> _TASK ITEM_: Copy the data below verbatim, leaving no line out.

[Data records]
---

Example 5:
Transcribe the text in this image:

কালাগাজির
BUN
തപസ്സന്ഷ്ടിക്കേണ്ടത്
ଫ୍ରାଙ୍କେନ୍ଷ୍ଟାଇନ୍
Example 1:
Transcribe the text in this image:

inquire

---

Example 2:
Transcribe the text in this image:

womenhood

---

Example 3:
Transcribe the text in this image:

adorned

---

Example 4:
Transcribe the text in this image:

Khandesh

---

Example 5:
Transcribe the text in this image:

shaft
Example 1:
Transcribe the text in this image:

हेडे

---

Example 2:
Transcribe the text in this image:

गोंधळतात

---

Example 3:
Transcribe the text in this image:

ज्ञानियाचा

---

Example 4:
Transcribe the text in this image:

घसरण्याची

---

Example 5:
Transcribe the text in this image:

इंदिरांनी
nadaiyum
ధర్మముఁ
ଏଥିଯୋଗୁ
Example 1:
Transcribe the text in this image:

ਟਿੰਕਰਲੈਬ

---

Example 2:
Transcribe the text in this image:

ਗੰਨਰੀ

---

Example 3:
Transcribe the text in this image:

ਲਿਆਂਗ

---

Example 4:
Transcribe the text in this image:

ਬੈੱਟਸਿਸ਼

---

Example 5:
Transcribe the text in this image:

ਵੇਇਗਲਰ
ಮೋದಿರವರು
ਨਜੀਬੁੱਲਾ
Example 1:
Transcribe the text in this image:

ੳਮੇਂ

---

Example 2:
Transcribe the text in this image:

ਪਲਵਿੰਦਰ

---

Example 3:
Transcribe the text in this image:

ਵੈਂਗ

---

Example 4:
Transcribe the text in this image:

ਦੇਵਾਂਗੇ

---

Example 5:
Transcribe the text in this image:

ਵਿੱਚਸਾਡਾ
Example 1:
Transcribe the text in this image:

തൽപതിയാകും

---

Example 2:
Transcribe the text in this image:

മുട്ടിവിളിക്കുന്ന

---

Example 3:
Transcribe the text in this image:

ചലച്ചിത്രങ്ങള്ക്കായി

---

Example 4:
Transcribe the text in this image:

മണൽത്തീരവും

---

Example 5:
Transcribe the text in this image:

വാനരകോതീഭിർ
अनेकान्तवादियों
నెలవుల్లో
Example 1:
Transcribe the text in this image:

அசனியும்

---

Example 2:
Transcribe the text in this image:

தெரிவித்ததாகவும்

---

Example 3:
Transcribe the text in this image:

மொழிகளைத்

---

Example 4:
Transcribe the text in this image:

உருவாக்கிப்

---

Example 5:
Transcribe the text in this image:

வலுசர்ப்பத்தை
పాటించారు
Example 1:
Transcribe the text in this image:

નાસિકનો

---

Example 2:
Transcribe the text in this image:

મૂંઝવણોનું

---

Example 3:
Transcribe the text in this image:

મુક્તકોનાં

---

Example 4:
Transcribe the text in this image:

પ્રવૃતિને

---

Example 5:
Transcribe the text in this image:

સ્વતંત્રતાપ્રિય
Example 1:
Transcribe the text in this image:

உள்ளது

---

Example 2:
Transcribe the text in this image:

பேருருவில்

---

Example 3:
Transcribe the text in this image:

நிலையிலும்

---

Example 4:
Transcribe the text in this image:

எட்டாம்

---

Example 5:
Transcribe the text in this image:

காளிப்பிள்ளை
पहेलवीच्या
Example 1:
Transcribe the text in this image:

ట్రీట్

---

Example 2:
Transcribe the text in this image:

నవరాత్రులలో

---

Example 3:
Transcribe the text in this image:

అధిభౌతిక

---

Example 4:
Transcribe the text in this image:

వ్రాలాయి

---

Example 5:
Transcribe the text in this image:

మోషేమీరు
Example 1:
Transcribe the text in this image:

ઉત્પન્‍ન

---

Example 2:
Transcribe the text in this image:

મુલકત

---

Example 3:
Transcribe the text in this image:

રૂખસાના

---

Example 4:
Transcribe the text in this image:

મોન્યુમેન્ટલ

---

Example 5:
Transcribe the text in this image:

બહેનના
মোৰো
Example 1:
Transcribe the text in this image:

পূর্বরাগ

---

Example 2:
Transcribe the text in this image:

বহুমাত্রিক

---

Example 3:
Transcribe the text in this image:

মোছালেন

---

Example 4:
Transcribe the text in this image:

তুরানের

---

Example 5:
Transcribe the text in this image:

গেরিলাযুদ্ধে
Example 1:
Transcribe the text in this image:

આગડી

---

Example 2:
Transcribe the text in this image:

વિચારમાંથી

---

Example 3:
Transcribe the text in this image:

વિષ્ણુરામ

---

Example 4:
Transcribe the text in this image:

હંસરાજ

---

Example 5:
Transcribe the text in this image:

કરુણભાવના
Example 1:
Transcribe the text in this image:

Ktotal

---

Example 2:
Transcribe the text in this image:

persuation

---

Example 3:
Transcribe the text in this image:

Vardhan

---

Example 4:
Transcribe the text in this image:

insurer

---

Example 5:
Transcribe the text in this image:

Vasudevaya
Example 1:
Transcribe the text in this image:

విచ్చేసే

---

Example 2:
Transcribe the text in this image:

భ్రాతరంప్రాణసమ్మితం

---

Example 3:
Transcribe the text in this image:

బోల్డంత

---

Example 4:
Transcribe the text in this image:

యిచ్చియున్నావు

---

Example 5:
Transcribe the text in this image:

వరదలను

> _COMPLETED EXERCISE_:
---

Example 5:
Transcribe the text in this image:

কালাগাজির
BUN
തപസ്സന്ഷ്ടിക്കേണ്ടത്
ଫ୍ରାଙ୍କେନ୍ଷ୍ଟାଇନ୍
Example 1:
Transcribe the text in this image:

inquire

---

Example 2:
Transcribe the text in this image:

womenhood

---

Example 3:
Transcribe the text in this image:

adorned

---

Example 4:
Transcribe the text in this image:

Khandesh

---

Example 5:
Transcribe the text in this image:

shaft
Example 1:
Transcribe the text in this image:

हेडे

---

Example 2:
Transcribe the text in this image:

गोंधळतात

---

Example 3:
Transcribe the text in this image:

ज्ञानियाचा

---

Example 4:
Transcribe the text in this image:

घसरण्याची

---

Example 5:
Transcribe the text in this image:

इंदिरांनी
nadaiyum
ధర్మముఁ
ଏଥିଯୋଗୁ
Example 1:
Transcribe the text in this image:

ਟਿੰਕਰਲੈਬ

---

Example 2:
Transcribe the text in this image:

ਗੰਨਰੀ

---

Example 3:
Transcribe the text in this image:

ਲਿਆਂਗ

---

Example 4:
Transcribe the text in this image:

ਬੈੱਟਸਿਸ਼

---

Example 5:
Transcribe the text in this image:

ਵੇਇਗਲਰ
ಮೋದಿರವರು
ਨਜੀਬੁੱਲਾ
Example 1:
Transcribe the text in this image:

ੳਮੇਂ

---

Example 2:
Transcribe the text in this image:

ਪਲਵਿੰਦਰ

---

Example 3:
Transcribe the text in this image:

ਵੈਂਗ

---

Example 4:
Transcribe the text in this image:

ਦੇਵਾਂਗੇ

---

Example 5:
Transcribe the text in this image:

ਵਿੱਚਸਾਡਾ
Example 1:
Transcribe the text in this image:

തൽപതിയാകും

---

Example 2:
Transcribe the text in this image:

മുട്ടിവിളിക്കുന്ന

---

Example 3:
Transcribe the text in this image:

ചലച്ചിത്രങ്ങള്ക്കായി

---

Example 4:
Transcribe the text in this image:

മണൽത്തീരവും

---

Example 5:
Transcribe the text in this image:

വാനരകോതീഭിർ
अनेकान्तवादियों
నెలవుల్లో
Example 1:
Transcribe the text in this image:

அசனியும்

---

Example 2:
Transcribe the text in this image:

தெரிவித்ததாகவும்

---

Example 3:
Transcribe the text in this image:

மொழிகளைத்

---

Example 4:
Transcribe the text in this image:

உருவாக்கிப்

---

Example 5:
Transcribe the text in this image:

வலுசர்ப்பத்தை
పాటించారు
Example 1:
Transcribe the text in this image:

નાસિકનો

---

Example 2:
Transcribe the text in this image:

મૂંઝવણોનું

---

Example 3:
Transcribe the text in this image:

મુક્તકોનાં

---

Example 4:
Transcribe the text in this image:

પ્રવૃતિને

---

Example 5:
Transcribe the text in this image:

સ્વતંત્રતાપ્રિય
Example 1:
Transcribe the text in this image:

உள்ளது

---

Example 2:
Transcribe the text in this image:

பேருருவில்

---

Example 3:
Transcribe the text in this image:

நிலையிலும்

---

Example 4:
Transcribe the text in this image:

எட்டாம்

---

Example 5:
Transcribe the text in this image:

காளிப்பிள்ளை
पहेलवीच्या
Example 1:
Transcribe the text in this image:

ట్రీట్

---

Example 2:
Transcribe the text in this image:

నవరాత్రులలో

---

Example 3:
Transcribe the text in this image:

అధిభౌతిక

---

Example 4:
Transcribe the text in this image:

వ్రాలాయి

---

Example 5:
Transcribe the text in this image:

మోషేమీరు
Example 1:
Transcribe the text in this image:

ઉત્પન્‍ન

---

Example 2:
Transcribe the text in this image:

મુલકત

---

Example 3:
Transcribe the text in this image:

રૂખસાના

---

Example 4:
Transcribe the text in this image:

મોન્યુમેન્ટલ

---

Example 5:
Transcribe the text in this image:

બહેનના
মোৰো
Example 1:
Transcribe the text in this image:

পূর্বরাগ

---

Example 2:
Transcribe the text in this image:

বহুমাত্রিক

---

Example 3:
Transcribe the text in this image:

মোছালেন

---

Example 4:
Transcribe the text in this image:

তুরানের

---

Example 5:
Transcribe the text in this image:

গেরিলাযুদ্ধে
Example 1:
Transcribe the text in this image:

આગડી

---

Example 2:
Transcribe the text in this image:

વિચારમાંથી

---

Example 3:
Transcribe the text in this image:

વિષ્ણુરામ

---

Example 4:
Transcribe the text in this image:

હંસરાજ

---

Example 5:
Transcribe the text in this image:

કરુણભાવના
Example 1:
Transcribe the text in this image:

Ktotal

---

Example 2:
Transcribe the text in this image:

persuation

---

Example 3:
Transcribe the text in this image:

Vardhan

---

Example 4:
Transcribe the text in this image:

insurer

---

Example 5:
Transcribe the text in this image:

Vasudevaya
Example 1:
Transcribe the text in this image:

విచ్చేసే

---

Example 2:
Transcribe the text in this image:

భ్రాతరంప్రాణసమ్మితం

---

Example 3:
Transcribe the text in this image:

బోల్డంత

---

Example 4:
Transcribe the text in this image:

యిచ్చియున్నావు

---

Example 5:
Transcribe the text in this image:

వరదలను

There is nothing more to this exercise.